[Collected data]
=== Section Start ===

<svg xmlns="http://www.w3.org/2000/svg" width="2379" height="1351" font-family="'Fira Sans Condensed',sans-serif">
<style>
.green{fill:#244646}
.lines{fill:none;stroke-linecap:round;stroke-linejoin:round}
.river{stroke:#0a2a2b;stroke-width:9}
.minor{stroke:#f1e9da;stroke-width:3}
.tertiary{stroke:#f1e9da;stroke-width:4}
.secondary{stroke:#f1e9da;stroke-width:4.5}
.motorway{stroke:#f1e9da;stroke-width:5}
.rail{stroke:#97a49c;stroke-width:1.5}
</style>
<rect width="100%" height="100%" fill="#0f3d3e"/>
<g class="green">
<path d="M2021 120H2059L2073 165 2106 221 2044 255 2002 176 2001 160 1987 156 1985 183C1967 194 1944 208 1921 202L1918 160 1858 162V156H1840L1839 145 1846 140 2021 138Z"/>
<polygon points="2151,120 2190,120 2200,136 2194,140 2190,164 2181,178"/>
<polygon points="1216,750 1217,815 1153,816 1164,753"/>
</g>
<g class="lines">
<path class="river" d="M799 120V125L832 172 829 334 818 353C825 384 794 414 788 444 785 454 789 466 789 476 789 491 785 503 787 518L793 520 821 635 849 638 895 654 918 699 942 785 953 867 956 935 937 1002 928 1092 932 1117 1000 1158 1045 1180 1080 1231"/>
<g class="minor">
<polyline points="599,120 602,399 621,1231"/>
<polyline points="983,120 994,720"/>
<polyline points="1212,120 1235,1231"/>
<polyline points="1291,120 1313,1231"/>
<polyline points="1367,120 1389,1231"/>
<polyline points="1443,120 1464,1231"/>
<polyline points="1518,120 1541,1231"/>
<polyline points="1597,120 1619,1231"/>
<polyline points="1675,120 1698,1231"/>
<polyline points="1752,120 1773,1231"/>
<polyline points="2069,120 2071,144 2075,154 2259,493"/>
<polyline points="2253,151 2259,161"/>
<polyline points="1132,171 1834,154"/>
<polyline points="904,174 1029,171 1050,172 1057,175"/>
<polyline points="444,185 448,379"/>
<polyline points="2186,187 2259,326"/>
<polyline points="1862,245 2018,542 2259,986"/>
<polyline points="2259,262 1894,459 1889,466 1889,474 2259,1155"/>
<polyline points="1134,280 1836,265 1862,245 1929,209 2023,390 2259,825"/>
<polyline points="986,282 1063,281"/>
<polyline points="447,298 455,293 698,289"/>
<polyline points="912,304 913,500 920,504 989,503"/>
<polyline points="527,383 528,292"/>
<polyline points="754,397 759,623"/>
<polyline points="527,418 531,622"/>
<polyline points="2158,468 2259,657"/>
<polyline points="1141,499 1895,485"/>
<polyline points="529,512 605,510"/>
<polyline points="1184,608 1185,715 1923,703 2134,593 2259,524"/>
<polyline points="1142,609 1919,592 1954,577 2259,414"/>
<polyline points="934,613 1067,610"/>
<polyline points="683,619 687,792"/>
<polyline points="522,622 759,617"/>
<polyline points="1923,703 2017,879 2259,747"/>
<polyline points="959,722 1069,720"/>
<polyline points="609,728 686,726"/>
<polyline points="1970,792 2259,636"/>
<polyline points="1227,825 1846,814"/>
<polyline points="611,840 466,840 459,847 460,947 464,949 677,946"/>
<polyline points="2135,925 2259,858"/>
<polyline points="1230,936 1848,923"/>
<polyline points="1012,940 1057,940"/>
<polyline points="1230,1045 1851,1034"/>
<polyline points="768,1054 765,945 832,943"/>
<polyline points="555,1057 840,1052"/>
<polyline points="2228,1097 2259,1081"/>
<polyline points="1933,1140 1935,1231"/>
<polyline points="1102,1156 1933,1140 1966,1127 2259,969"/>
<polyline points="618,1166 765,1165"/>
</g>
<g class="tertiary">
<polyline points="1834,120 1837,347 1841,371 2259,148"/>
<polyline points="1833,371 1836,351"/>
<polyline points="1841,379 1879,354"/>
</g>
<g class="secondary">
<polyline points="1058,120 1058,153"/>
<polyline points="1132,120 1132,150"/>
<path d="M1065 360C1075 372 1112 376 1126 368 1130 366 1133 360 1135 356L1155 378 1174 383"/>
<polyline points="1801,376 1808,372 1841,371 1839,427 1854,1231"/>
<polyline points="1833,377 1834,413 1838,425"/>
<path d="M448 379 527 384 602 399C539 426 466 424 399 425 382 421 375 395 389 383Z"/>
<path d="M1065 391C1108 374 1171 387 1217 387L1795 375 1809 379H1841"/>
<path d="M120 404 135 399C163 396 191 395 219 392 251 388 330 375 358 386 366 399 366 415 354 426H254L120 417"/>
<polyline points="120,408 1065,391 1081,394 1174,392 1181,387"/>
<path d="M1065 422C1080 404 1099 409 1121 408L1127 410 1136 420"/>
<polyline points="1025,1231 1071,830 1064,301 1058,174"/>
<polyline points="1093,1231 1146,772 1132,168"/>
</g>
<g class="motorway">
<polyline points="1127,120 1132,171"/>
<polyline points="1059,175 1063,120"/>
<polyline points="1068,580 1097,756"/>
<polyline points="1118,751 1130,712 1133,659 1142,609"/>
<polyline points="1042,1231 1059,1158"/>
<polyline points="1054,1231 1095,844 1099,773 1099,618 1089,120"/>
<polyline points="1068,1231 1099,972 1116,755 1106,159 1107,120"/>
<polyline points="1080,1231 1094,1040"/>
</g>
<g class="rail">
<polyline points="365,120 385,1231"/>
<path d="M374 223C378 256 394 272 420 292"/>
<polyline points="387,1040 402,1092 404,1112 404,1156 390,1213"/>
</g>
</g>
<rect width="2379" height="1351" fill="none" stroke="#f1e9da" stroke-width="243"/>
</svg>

=== Section End ===

Collect every line above that contains the word "lines".

.lines{fill:none;stroke-linecap:round;stroke-linejoin:round}
<g class="lines">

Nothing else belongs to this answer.